§ **Work to be completed**
Express the listing below as a JSON array of strings, one string per line and no strings for blank lines.

>> Begin Record extracts

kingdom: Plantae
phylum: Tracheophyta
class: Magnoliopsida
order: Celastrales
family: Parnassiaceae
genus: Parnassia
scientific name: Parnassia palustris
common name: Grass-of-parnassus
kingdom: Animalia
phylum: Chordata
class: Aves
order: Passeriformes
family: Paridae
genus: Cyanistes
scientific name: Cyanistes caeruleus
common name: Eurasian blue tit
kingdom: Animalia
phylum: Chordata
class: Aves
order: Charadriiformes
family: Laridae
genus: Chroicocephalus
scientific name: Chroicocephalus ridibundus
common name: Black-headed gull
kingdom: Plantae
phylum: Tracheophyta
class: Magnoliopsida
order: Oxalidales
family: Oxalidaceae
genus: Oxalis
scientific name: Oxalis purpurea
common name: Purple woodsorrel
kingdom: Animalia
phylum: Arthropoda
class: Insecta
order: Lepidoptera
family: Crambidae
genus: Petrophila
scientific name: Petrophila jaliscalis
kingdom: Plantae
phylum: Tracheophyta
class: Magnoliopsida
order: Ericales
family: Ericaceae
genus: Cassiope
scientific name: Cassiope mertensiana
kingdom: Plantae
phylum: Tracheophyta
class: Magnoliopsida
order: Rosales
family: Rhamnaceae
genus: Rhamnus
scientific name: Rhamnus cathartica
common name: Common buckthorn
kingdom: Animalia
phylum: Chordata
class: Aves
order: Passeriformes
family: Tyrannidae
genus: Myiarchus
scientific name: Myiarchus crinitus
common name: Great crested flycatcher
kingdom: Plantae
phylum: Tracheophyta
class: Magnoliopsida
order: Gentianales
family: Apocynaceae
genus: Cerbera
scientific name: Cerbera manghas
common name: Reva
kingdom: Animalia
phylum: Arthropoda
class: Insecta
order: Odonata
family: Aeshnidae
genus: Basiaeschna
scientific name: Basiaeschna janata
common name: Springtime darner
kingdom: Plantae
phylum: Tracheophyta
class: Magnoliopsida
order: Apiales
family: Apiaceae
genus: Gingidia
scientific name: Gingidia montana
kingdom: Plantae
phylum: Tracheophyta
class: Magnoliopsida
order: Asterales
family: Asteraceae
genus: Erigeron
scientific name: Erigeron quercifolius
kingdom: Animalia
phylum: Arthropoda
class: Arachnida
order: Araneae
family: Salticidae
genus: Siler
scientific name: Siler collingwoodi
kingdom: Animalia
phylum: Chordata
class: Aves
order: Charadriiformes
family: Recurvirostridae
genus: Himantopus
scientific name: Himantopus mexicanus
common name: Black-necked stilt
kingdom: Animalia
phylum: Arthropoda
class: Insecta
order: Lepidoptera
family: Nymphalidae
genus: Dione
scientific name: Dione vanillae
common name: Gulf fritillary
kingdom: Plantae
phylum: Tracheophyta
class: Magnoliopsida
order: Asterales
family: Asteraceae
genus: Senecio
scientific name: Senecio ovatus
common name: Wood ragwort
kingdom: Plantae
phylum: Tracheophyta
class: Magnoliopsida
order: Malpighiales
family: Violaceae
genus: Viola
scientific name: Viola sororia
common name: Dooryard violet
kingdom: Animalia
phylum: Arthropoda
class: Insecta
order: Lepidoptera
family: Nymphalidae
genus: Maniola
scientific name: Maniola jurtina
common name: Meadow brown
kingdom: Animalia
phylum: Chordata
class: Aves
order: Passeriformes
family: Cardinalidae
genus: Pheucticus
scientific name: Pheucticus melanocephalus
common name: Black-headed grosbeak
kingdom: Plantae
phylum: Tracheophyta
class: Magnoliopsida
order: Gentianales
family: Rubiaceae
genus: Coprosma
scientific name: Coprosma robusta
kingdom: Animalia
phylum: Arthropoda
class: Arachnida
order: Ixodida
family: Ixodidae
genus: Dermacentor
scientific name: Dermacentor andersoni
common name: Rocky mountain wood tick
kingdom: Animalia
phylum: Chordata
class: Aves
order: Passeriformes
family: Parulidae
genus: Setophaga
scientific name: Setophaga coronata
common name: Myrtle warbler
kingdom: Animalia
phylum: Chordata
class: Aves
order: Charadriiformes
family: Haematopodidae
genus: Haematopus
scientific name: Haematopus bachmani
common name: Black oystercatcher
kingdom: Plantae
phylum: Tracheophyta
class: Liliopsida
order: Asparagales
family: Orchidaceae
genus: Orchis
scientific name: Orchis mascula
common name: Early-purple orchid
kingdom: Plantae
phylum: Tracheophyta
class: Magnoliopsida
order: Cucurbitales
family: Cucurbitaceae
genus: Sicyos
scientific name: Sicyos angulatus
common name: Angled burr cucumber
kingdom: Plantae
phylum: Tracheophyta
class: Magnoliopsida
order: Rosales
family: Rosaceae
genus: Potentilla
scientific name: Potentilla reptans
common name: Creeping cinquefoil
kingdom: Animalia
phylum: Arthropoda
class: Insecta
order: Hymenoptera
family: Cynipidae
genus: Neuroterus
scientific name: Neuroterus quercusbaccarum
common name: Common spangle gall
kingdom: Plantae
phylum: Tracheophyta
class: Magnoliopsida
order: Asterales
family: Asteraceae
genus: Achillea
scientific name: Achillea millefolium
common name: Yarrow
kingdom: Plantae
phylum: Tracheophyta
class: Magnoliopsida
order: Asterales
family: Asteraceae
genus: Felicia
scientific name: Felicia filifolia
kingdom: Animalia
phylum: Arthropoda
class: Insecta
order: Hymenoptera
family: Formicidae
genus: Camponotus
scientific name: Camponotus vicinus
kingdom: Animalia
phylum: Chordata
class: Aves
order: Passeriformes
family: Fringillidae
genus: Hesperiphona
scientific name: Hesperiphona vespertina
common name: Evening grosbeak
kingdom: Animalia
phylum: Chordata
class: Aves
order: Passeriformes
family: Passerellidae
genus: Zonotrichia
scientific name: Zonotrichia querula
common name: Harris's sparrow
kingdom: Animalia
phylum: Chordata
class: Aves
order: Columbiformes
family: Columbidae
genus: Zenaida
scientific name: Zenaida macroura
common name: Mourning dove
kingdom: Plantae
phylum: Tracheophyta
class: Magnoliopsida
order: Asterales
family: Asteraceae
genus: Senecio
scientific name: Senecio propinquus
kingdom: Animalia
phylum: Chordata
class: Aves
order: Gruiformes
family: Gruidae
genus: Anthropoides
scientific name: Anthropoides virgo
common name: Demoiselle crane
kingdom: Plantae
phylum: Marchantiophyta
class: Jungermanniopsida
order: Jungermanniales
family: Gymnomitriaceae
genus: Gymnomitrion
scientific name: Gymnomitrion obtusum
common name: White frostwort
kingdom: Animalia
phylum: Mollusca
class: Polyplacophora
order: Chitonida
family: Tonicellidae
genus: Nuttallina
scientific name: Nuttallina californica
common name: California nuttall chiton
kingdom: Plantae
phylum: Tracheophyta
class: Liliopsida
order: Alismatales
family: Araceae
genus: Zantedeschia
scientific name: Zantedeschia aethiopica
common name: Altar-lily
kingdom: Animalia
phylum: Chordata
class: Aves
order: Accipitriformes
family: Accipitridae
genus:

>> End Record extracts

§ **Written response**
[
  "kingdom: Plantae",
  "phylum: Tracheophyta",
  "class: Magnoliopsida",
  "order: Celastrales",
  "family: Parnassiaceae",
  "genus: Parnassia",
  "scientific name: Parnassia palustris",
  "common name: Grass-of-parnassus",
  "kingdom: Animalia",
  "phylum: Chordata",
  "class: Aves",
  "order: Passeriformes",
  "family: Paridae",
  "genus: Cyanistes",
  "scientific name: Cyanistes caeruleus",
  "common name: Eurasian blue tit",
  "kingdom: Animalia",
  "phylum: Chordata",
  "class: Aves",
  "order: Charadriiformes",
  "family: Laridae",
  "genus: Chroicocephalus",
  "scientific name: Chroicocephalus ridibundus",
  "common name: Black-headed gull",
  "kingdom: Plantae",
  "phylum: Tracheophyta",
  "class: Magnoliopsida",
  "order: Oxalidales",
  "family: Oxalidaceae",
  "genus: Oxalis",
  "scientific name: Oxalis purpurea",
  "common name: Purple woodsorrel",
  "kingdom: Animalia",
  "phylum: Arthropoda",
  "class: Insecta",
  "order: Lepidoptera",
  "family: Crambidae",
  "genus: Petrophila",
  "scientific name: Petrophila jaliscalis",
  "kingdom: Plantae",
  "phylum: Tracheophyta",
  "class: Magnoliopsida",
  "order: Ericales",
  "family: Ericaceae",
  "genus: Cassiope",
  "scientific name: Cassiope mertensiana",
  "kingdom: Plantae",
  "phylum: Tracheophyta",
  "class: Magnoliopsida",
  "order: Rosales",
  "family: Rhamnaceae",
  "genus: Rhamnus",
  "scientific name: Rhamnus cathartica",
  "common name: Common buckthorn",
  "kingdom: Animalia",
  "phylum: Chordata",
  "class: Aves",
  "order: Passeriformes",
  "family: Tyrannidae",
  "genus: Myiarchus",
  "scientific name: Myiarchus crinitus",
  "common name: Great crested flycatcher",
  "kingdom: Plantae",
  "phylum: Tracheophyta",
  "class: Magnoliopsida",
  "order: Gentianales",
  "family: Apocynaceae",
  "genus: Cerbera",
  "scientific name: Cerbera manghas",
  "common name: Reva",
  "kingdom: Animalia",
  "phylum: Arthropoda",
  "class: Insecta",
  "order: Odonata",
  "family: Aeshnidae",
  "genus: Basiaeschna",
  "scientific name: Basiaeschna janata",
  "common name: Springtime darner",
  "kingdom: Plantae",
  "phylum: Tracheophyta",
  "class: Magnoliopsida",
  "order: Apiales",
  "family: Apiaceae",
  "genus: Gingidia",
  "scientific name: Gingidia montana",
  "kingdom: Plantae",
  "phylum: Tracheophyta",
  "class: Magnoliopsida",
  "order: Asterales",
  "family: Asteraceae",
  "genus: Erigeron",
  "scientific name: Erigeron quercifolius",
  "kingdom: Animalia",
  "phylum: Arthropoda",
  "class: Arachnida",
  "order: Araneae",
  "family: Salticidae",
  "genus: Siler",
  "scientific name: Siler collingwoodi",
  "kingdom: Animalia",
  "phylum: Chordata",
  "class: Aves",
  "order: Charadriiformes",
  "family: Recurvirostridae",
  "genus: Himantopus",
  "scientific name: Himantopus mexicanus",
  "common name: Black-necked stilt",
  "kingdom: Animalia",
  "phylum: Arthropoda",
  "class: Insecta",
  "order: Lepidoptera",
  "family: Nymphalidae",
  "genus: Dione",
  "scientific name: Dione vanillae",
  "common name: Gulf fritillary",
  "kingdom: Plantae",
  "phylum: Tracheophyta",
  "class: Magnoliopsida",
  "order: Asterales",
  "family: Asteraceae",
  "genus: Senecio",
  "scientific name: Senecio ovatus",
  "common name: Wood ragwort",
  "kingdom: Plantae",
  "phylum: Tracheophyta",
  "class: Magnoliopsida",
  "order: Malpighiales",
  "family: Violaceae",
  "genus: Viola",
  "scientific name: Viola sororia",
  "common name: Dooryard violet",
  "kingdom: Animalia",
  "phylum: Arthropoda",
  "class: Insecta",
  "order: Lepidoptera",
  "family: Nymphalidae",
  "genus: Maniola",
  "scientific name: Maniola jurtina",
  "common name: Meadow brown",
  "kingdom: Animalia",
  "phylum: Chordata",
  "class: Aves",
  "order: Passeriformes",
  "family: Cardinalidae",
  "genus: Pheucticus",
  "scientific name: Pheucticus melanocephalus",
  "common name: Black-headed grosbeak",
  "kingdom: Plantae",
  "phylum: Tracheophyta",
  "class: Magnoliopsida",
  "order: Gentianales",
  "family: Rubiaceae",
  "genus: Coprosma",
  "scientific name: Coprosma robusta",
  "kingdom: Animalia",
  "phylum: Arthropoda",
  "class: Arachnida",
  "order: Ixodida",
  "family: Ixodidae",
  "genus: Dermacentor",
  "scientific name: Dermacentor andersoni",
  "common name: Rocky mountain wood tick",
  "kingdom: Animalia",
  "phylum: Chordata",
  "class: Aves",
  "order: Passeriformes",
  "family: Parulidae",
  "genus: Setophaga",
  "scientific name: Setophaga coronata",
  "common name: Myrtle warbler",
  "kingdom: Animalia",
  "phylum: Chordata",
  "class: Aves",
  "order: Charadriiformes",
  "family: Haematopodidae",
  "genus: Haematopus",
  "scientific name: Haematopus bachmani",
  "common name: Black oystercatcher",
  "kingdom: Plantae",
  "phylum: Tracheophyta",
  "class: Liliopsida",
  "order: Asparagales",
  "family: Orchidaceae",
  "genus: Orchis",
  "scientific name: Orchis mascula",
  "common name: Early-purple orchid",
  "kingdom: Plantae",
  "phylum: Tracheophyta",
  "class: Magnoliopsida",
  "order: Cucurbitales",
  "family: Cucurbitaceae",
  "genus: Sicyos",
  "scientific name: Sicyos angulatus",
  "common name: Angled burr cucumber",
  "kingdom: Plantae",
  "phylum: Tracheophyta",
  "class: Magnoliopsida",
  "order: Rosales",
  "family: Rosaceae",
  "genus: Potentilla",
  "scientific name: Potentilla reptans",
  "common name: Creeping cinquefoil",
  "kingdom: Animalia",
  "phylum: Arthropoda",
  "class: Insecta",
  "order: Hymenoptera",
  "family: Cynipidae",
  "genus: Neuroterus",
  "scientific name: Neuroterus quercusbaccarum",
  "common name: Common spangle gall",
  "kingdom: Plantae",
  "phylum: Tracheophyta",
  "class: Magnoliopsida",
  "order: Asterales",
  "family: Asteraceae",
  "genus: Achillea",
  "scientific name: Achillea millefolium",
  "common name: Yarrow",
  "kingdom: Plantae",
  "phylum: Tracheophyta",
  "class: Magnoliopsida",
  "order: Asterales",
  "family: Asteraceae",
  "genus: Felicia",
  "scientific name: Felicia filifolia",
  "kingdom: Animalia",
  "phylum: Arthropoda",
  "class: Insecta",
  "order: Hymenoptera",
  "family: Formicidae",
  "genus: Camponotus",
  "scientific name: Camponotus vicinus",
  "kingdom: Animalia",
  "phylum: Chordata",
  "class: Aves",
  "order: Passeriformes",
  "family: Fringillidae",
  "genus: Hesperiphona",
  "scientific name: Hesperiphona vespertina",
  "common name: Evening grosbeak",
  "kingdom: Animalia",
  "phylum: Chordata",
  "class: Aves",
  "order: Passeriformes",
  "family: Passerellidae",
  "genus: Zonotrichia",
  "scientific name: Zonotrichia querula",
  "common name: Harris's sparrow",
  "kingdom: Animalia",
  "phylum: Chordata",
  "class: Aves",
  "order: Columbiformes",
  "family: Columbidae",
  "genus: Zenaida",
  "scientific name: Zenaida macroura",
  "common name: Mourning dove",
  "kingdom: Plantae",
  "phylum: Tracheophyta",
  "class: Magnoliopsida",
  "order: Asterales",
  "family: Asteraceae",
  "genus: Senecio",
  "scientific name: Senecio propinquus",
  "kingdom: Animalia",
  "phylum: Chordata",
  "class: Aves",
  "order: Gruiformes",
  "family: Gruidae",
  "genus: Anthropoides",
  "scientific name: Anthropoides virgo",
  "common name: Demoiselle crane",
  "kingdom: Plantae",
  "phylum: Marchantiophyta",
  "class: Jungermanniopsida",
  "order: Jungermanniales",
  "family: Gymnomitriaceae",
  "genus: Gymnomitrion",
  "scientific name: Gymnomitrion obtusum",
  "common name: White frostwort",
  "kingdom: Animalia",
  "phylum: Mollusca",
  "class: Polyplacophora",
  "order: Chitonida",
  "family: Tonicellidae",
  "genus: Nuttallina",
  "scientific name: Nuttallina californica",
  "common name: California nuttall chiton",
  "kingdom: Plantae",
  "phylum: Tracheophyta",
  "class: Liliopsida",
  "order: Alismatales",
  "family: Araceae",
  "genus: Zantedeschia",
  "scientific name: Zantedeschia aethiopica",
  "common name: Altar-lily",
  "kingdom: Animalia",
  "phylum: Chordata",
  "class: Aves",
  "order: Accipitriformes",
  "family: Accipitridae",
  "genus:"
]